Hoewel kaderbesluiten op zichzelf dus een goed instrument zijn, komen ze in de praktijk om verschillende redenen niet altijd van de grond. Arjen: “Het land waar een verdachte is opgepakt, wil garanties dat we ook echt een traject kunnen starten. En dat is logisch. Maar die garanties zijn vaak lastig te geven. Dat komt mede door de lange wachtlijsten, bijvoorbeeld voor behandeling door een psycholoog. Ook bureaucratie speelt een rol: er moet bijvoorbeeld een ‘strafketennummer’ zijn, en een ‘financieringssleutel’.”

In mogelijkheden denken

Dit soort bureaucratische hobbels zijn niet eenvoudig weg te nemen, maar de insteek van het samenwerkingsproject is om vooral in mogelijkheden te denken. Met respect voor zowel het Nederlandse als het Vlaamse strafrecht. Arjen: “We betrekken hierbij ook andere partijen, zoals de Nederlandse ambassade in Brussel en het Openbaar Ministerie. Het OM is namelijk verantwoordelijk voor het administratieve proces rondom een kaderbesluit. Op zich is dat proces al ingericht, maar in de verkenningsfase van onze samenwerking kiezen we er bewust voor om partijen tijdig te informeren en betrekken.”

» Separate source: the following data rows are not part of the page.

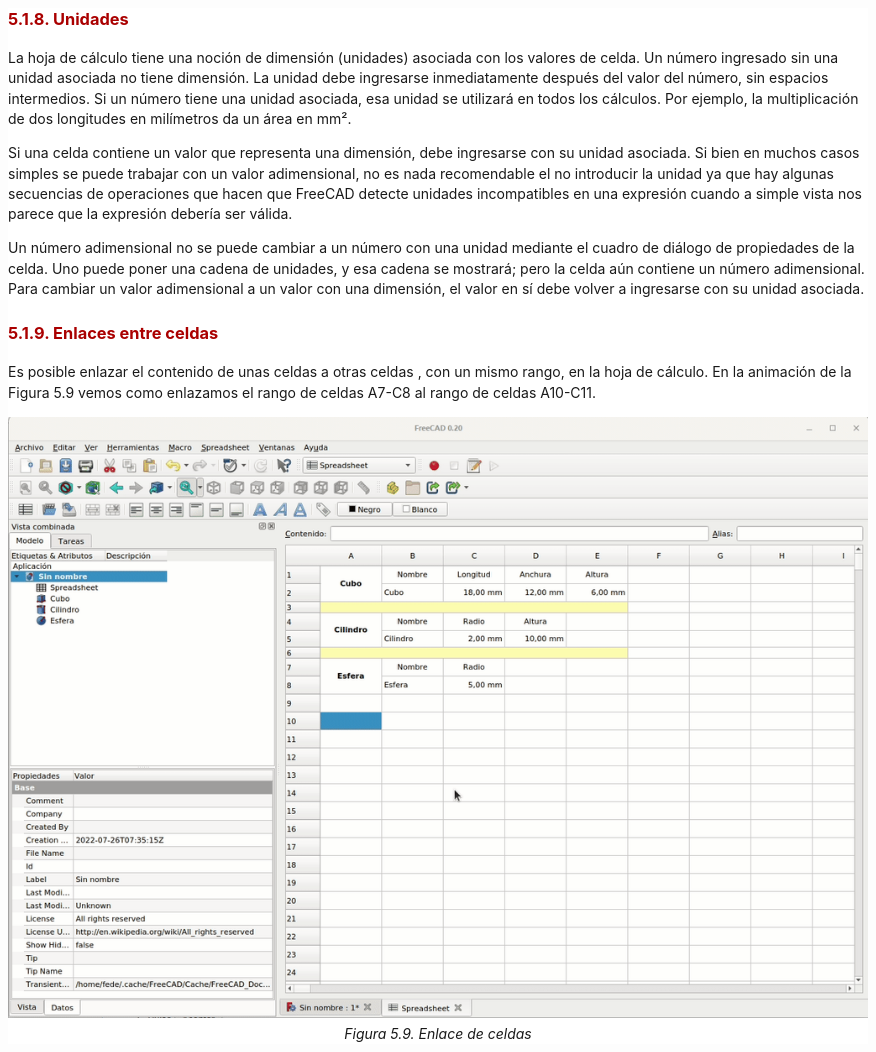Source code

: ### <FONT COLOR=#AA0000>5.1.8. Unidades</font>
La hoja de cálculo tiene una noción de dimensión (unidades) asociada con los valores de celda. Un número ingresado sin una unidad asociada no tiene dimensión. La unidad debe ingresarse inmediatamente después del valor del número, sin espacios intermedios. Si un número tiene una unidad asociada, esa unidad se utilizará en todos los cálculos. Por ejemplo, la multiplicación de dos longitudes en milímetros da un área en mm².

Si una celda contiene un valor que representa una dimensión, debe ingresarse con su unidad asociada. Si bien en muchos casos simples se puede trabajar con un valor adimensional, no es nada recomendable el no introducir la unidad ya que hay algunas secuencias de operaciones que hacen que FreeCAD detecte unidades incompatibles en una expresión cuando a simple vista nos parece que la expresión debería ser válida.

Un número adimensional no se puede cambiar a un número con una unidad mediante el cuadro de diálogo de propiedades de la celda. Uno puede poner una cadena de unidades, y esa cadena se mostrará; pero la celda aún contiene un número adimensional. Para cambiar un valor adimensional a un valor con una dimensión, el valor en sí debe volver a ingresarse con su unidad asociada.

### <FONT COLOR=#AA0000>5.1.9. Enlaces entre celdas</font>
Es posible enlazar el contenido de unas celdas a otras celdas , con un mismo rango, en la hoja de cálculo. En la animación de la Figura 5.9 vemos como enlazamos el rango de celdas A7-C8 al rango de celdas A10-C11.

<center>

![Enlace de celdas](../img/SS-DD/F5_9.gif)  
*Figura 5.9. Enlace de celdas*
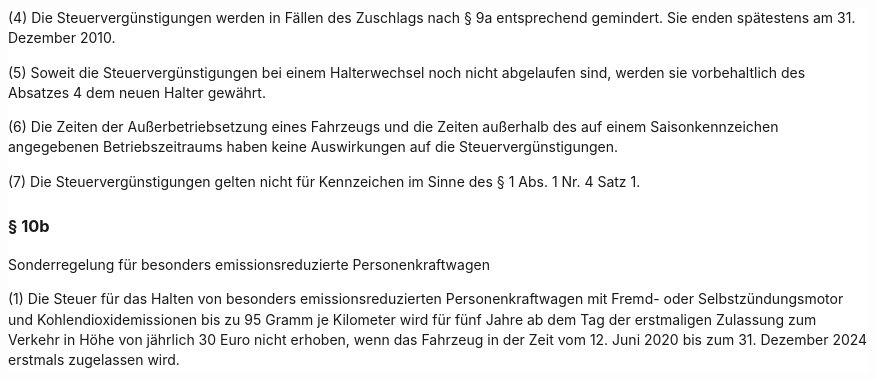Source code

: </div>

<div class="jurAbsatz">

(4) Die Steuervergünstigungen werden in Fällen des Zuschlags nach § 9a
entsprechend gemindert. Sie enden spätestens am 31. Dezember 2010.

</div>

<div class="jurAbsatz">

(5) Soweit die Steuervergünstigungen bei einem Halterwechsel noch nicht
abgelaufen sind, werden sie vorbehaltlich des Absatzes 4 dem neuen
Halter gewährt.

</div>

<div class="jurAbsatz">

(6) Die Zeiten der Außerbetriebsetzung eines Fahrzeugs und die Zeiten
außerhalb des auf einem Saisonkennzeichen angegebenen Betriebszeitraums
haben keine Auswirkungen auf die Steuervergünstigungen.

</div>

<div class="jurAbsatz">

(7) Die Steuervergünstigungen gelten nicht für Kennzeichen im Sinne des
§ 1 Abs. 1 Nr. 4 Satz 1.

</div>

</div>

</div>

</div>

<span id="BJNR005090927BJNE025200123.html"></span>

### § 10b  
Sonderregelung für besonders emissionsreduzierte Personenkraftwagen

<div>

<div class="jnhtml">

<div>

<div class="jurAbsatz">

(1) Die Steuer für das Halten von besonders emissionsreduzierten
Personenkraftwagen mit Fremd- oder Selbstzündungsmotor und
Kohlendioxidemissionen bis zu 95 Gramm je Kilometer wird für fünf Jahre
ab dem Tag der erstmaligen Zulassung zum Verkehr in Höhe von jährlich 30
Euro nicht erhoben, wenn das Fahrzeug in der Zeit vom 12. Juni 2020 bis
zum 31. Dezember 2024 erstmals zugelassen wird.

</div>

<div class="jurAbsatz">
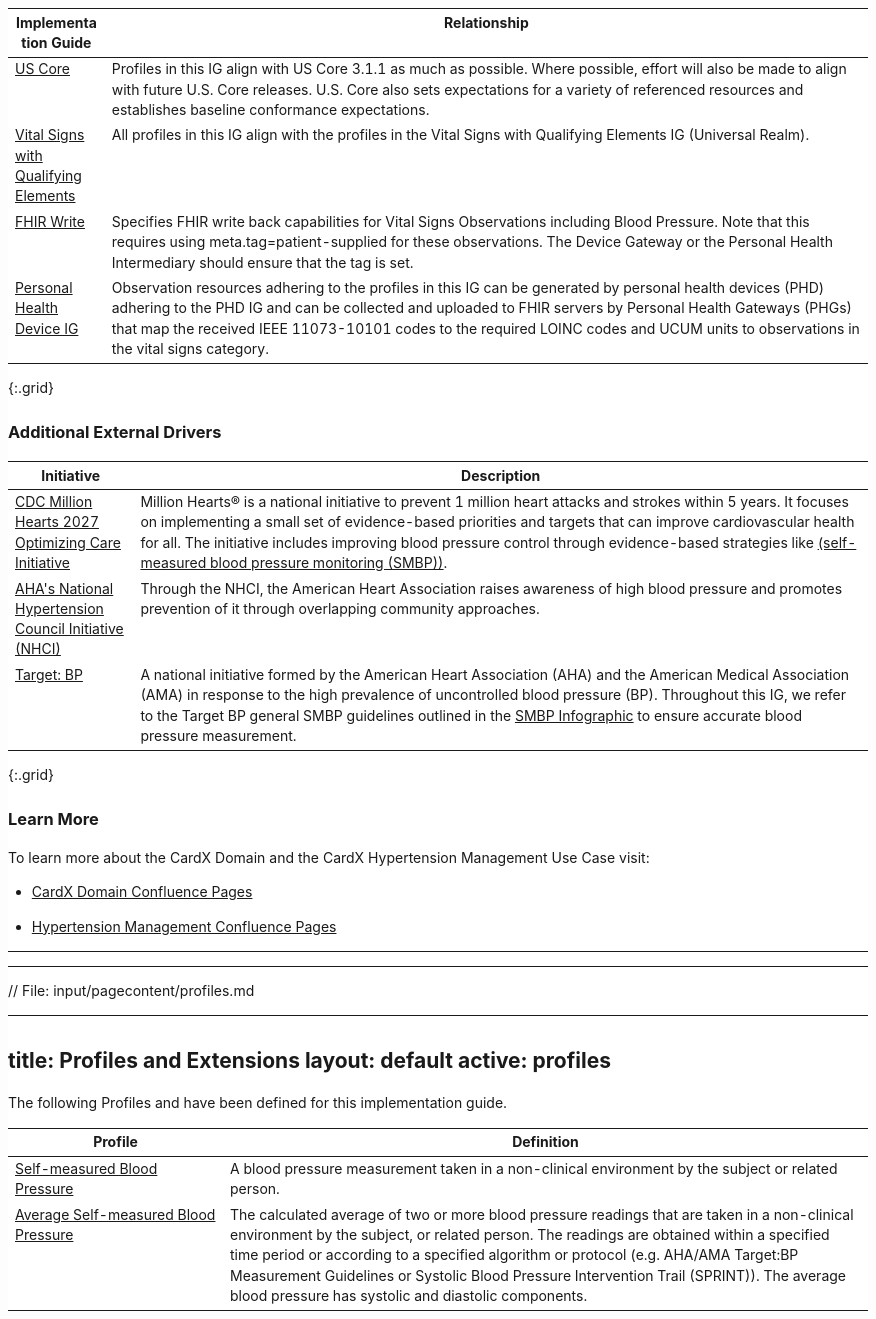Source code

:| Implementation Guide |  Relationship  |
| -------------------- |  ---------- |
| [US Core](https://hl7.org/fhir/us/core/STU3.1.1/) |  Profiles in this IG align with US Core 3.1.1 as much as possible. Where possible, effort will also be made to align with future U.S. Core releases.   U.S. Core also sets expectations for a variety of referenced resources and establishes baseline conformance expectations.  |
| [Vital Signs with Qualifying Elements](https://build.fhir.org/ig/HL7/cimi-vital-signs/) | All profiles in this IG align with the profiles in the Vital Signs with Qualifying Elements IG (Universal Realm). |
| [FHIR Write](https://hackmd.io/@argonaut/SkGWnfQdn) | Specifies FHIR write back capabilities for Vital Signs Observations including Blood Pressure. Note that this requires using meta.tag=patient-supplied for these observations. The Device Gateway or the Personal Health Intermediary should ensure that the tag is set. |
| [Personal Health Device IG](https://build.fhir.org/ig/HL7/phd/index.html) | Observation resources adhering to the profiles in this IG can be generated by personal health devices (PHD) adhering to the PHD IG and can be collected and uploaded to FHIR servers by Personal Health Gateways (PHGs) that map the received IEEE 11073-10101 codes to the required LOINC codes and UCUM units to observations in the vital signs category. |
{:.grid}


### Additional External Drivers

| Initiative |  Description  |
| -------------------- |  ---------- |
| [CDC Million Hearts 2027 Optimizing Care Initiative](https://millionhearts.hhs.gov/about-million-hearts/optimizing-care/smbp.html) |  Million Hearts® is a national initiative to prevent 1 million heart attacks and strokes within 5 years. It focuses on implementing a small set of evidence-based priorities and targets that can improve cardiovascular health for all. The initiative includes improving blood pressure control through evidence-based strategies like [(self-measured blood pressure monitoring (SMBP))](https://millionhearts.hhs.gov/tools-protocols/tools/smbp.html). |
| [AHA's National Hypertension Council Initiative (NHCI)](https://nhci.heart.org/)  | Through the NHCI, the American Heart Association raises awareness of high blood pressure and promotes prevention of it through overlapping community approaches. |
| [Target: BP](https://targetbp.org/) | A national initiative formed by the American Heart Association (AHA) and the American Medical Association (AMA) in response to the high prevalence of uncontrolled blood pressure (BP). Throughout this IG, we refer to the Target BP general SMBP guidelines outlined in the [SMBP Infographic](https://targetbp.org/wp-content/uploads/2017/10/SMBP-Infographic_TBP-1.pdf) to ensure accurate blood pressure measurement. |
{:.grid}

### Learn More

To learn more about the CardX Domain and the CardX Hypertension Management Use Case visit:

- [CardX Domain Confluence Pages](https://confluence.hl7.org/display/COD/Cardiovascular)

- [Hypertension Management Confluence Pages](https://confluence.hl7.org/display/COD/CardX+-+Hypertension+Management)

----------------------------------------------------------------------------------------------------
[^1]: [World Health Organization: Hypertension](https://www.who.int/news-room/fact-sheets/detail/hypertension)
[^2]: [Target:BP](https://targetbp.org/patient-measured-bp/)


---

// File: input/pagecontent/profiles.md

---
title: Profiles and Extensions
layout: default
active: profiles
---

The following Profiles and have been defined for this implementation guide.

<div>
	<table class="grid">
		<thead>
			<tr>
			  <th width="25%">Profile</th>
			  <th width="75%">Definition</th>
			</tr>
		</thead>
		<tbody>
          <tr>
            <td><a href="StructureDefinition-self-measured-bp.html">Self-measured Blood Pressure</a></td>
            <td>A blood pressure measurement taken in a non-clinical environment by the subject or related person.</td>
          </tr>
          <tr>
            <td><a href="StructureDefinition-average-smbp.html">Average Self-measured Blood Pressure</a></td>
            <td> The calculated average of two or more blood pressure readings that are taken in a non-clinical environment by the subject, or related person. The readings are obtained within a specified time period or according to a specified algorithm or protocol (e.g. AHA/AMA Target:BP Measurement Guidelines or Systolic Blood Pressure Intervention Trail (SPRINT)). The average blood pressure has systolic and diastolic components.</td>

[^1]: [Cumulative Incidence of Hypertension by 55 Years of Age in Blacks and Whites: The CARDIA Study](https://pubmed.ncbi.nlm.nih.gov/29997132/)
[^3]: [Guideline for the Prevention, Detection, Evaluation, and Management of High Blood Pressure in Adults: A Report of the American College of Cardiology/American Heart Association Task Force on Clinical Practice Guidelines](https://www.ahajournals.org/doi/10.1161/HYP.0000000000000065)
[^4]: [Mortality in the United States, 2021](https://www.cdc.gov/nchs/data/databriefs/db456.pdf)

Bob: “Ook wij vinden dat de kaderbesluiten onvoldoende benut worden. Ook omdat het in de periode van voorarrest mogelijk is om een borgsom te betalen. In de praktijk zien we dat de georganiseerde criminaliteit die borgsom betaalt. Jongeren worden ‘vrijgekocht’ door de criminele organisaties, maar staan daardoor zwaar in het krijt. Om die schuld af te lossen moeten ze nieuwe, zwaardere feiten plegen. Het zegt alles over hoe onmenselijk drugkartels zijn. Maar het maakt ook duidelijk dat we als overheid echt iets aan onze aanpak moeten doen.”

“Het idee is dat de Nederlandse reclassering en de Vlaamse justitiehuizen straks gezamenlijk een advies gaan opstellen.” 

Gezamenlijk advies aan de Belgische rechter

Een andere vorm van samenwerking waar Arjen en Bob over in gesprek zijn, is een gezamenlijk advies uitbrengen aan de Belgische rechter. Dat sluit goed aan bij een nieuw wetsvoorstel in België, dat in het voorjaar van 2026 moet worden ingevoerd. Bob: “Vanaf dat moment gaat de rechter advies over een reclasseringsaanpak meenemen bij het bepalen van een vonnis. Nederlandse uithalers moeten worden gestraft. Daar zullen spijkerharde garanties voor worden gevraagd. Maar ik heb er vertrouwen in dat de rechters het belang van de jongere straks meer zal laten meewegen.”

“Het idee is dat de Nederlandse reclassering en de Vlaamse justitiehuizen straks gezamenlijk een advies gaan opstellen”, legt Arjen uit. “Een rechter kan dan nog steeds besluiten een flinke celstraf op te leggen, maar dan bijvoorbeeld voorwaardelijk, met de door ons samen geadviseerde voorwaarden.”

Doorbreken van patronen

Drugs uithalen blijft een ernstig vergrijp en moet bestraft worden. “En soms is een delict zo ernstig dat gevangenisstraf daarvoor de meest passende vorm is”, benadrukt Arjen. Maar internationale samenwerking biedt nog allerlei mogelijkheden om vooral ook slimmer te straffen. “Wat je uiteindelijk wil is het doorbreken van patronen. Zowel van de criminele organisatie als van de uithaler. Daar ligt een duidelijk gezamenlijk belang.”

Bovendien kunnen beide landen nog veel van elkaar leren, vindt Bob. “Nederland kijkt al veel langer naar het belang van de veroordeelde en doet al veel meer aan re-integratie. In België is dat relatief nieuw. Ik ben ervan overtuigd dat we jongeren ook hier, met strikte begeleiding en controle, beter kunnen helpen om op het rechte te pad te raken. We hopen dan ook volgend jaar ‘Reclassering Vlaanderen’ boven de doopvont te houden.”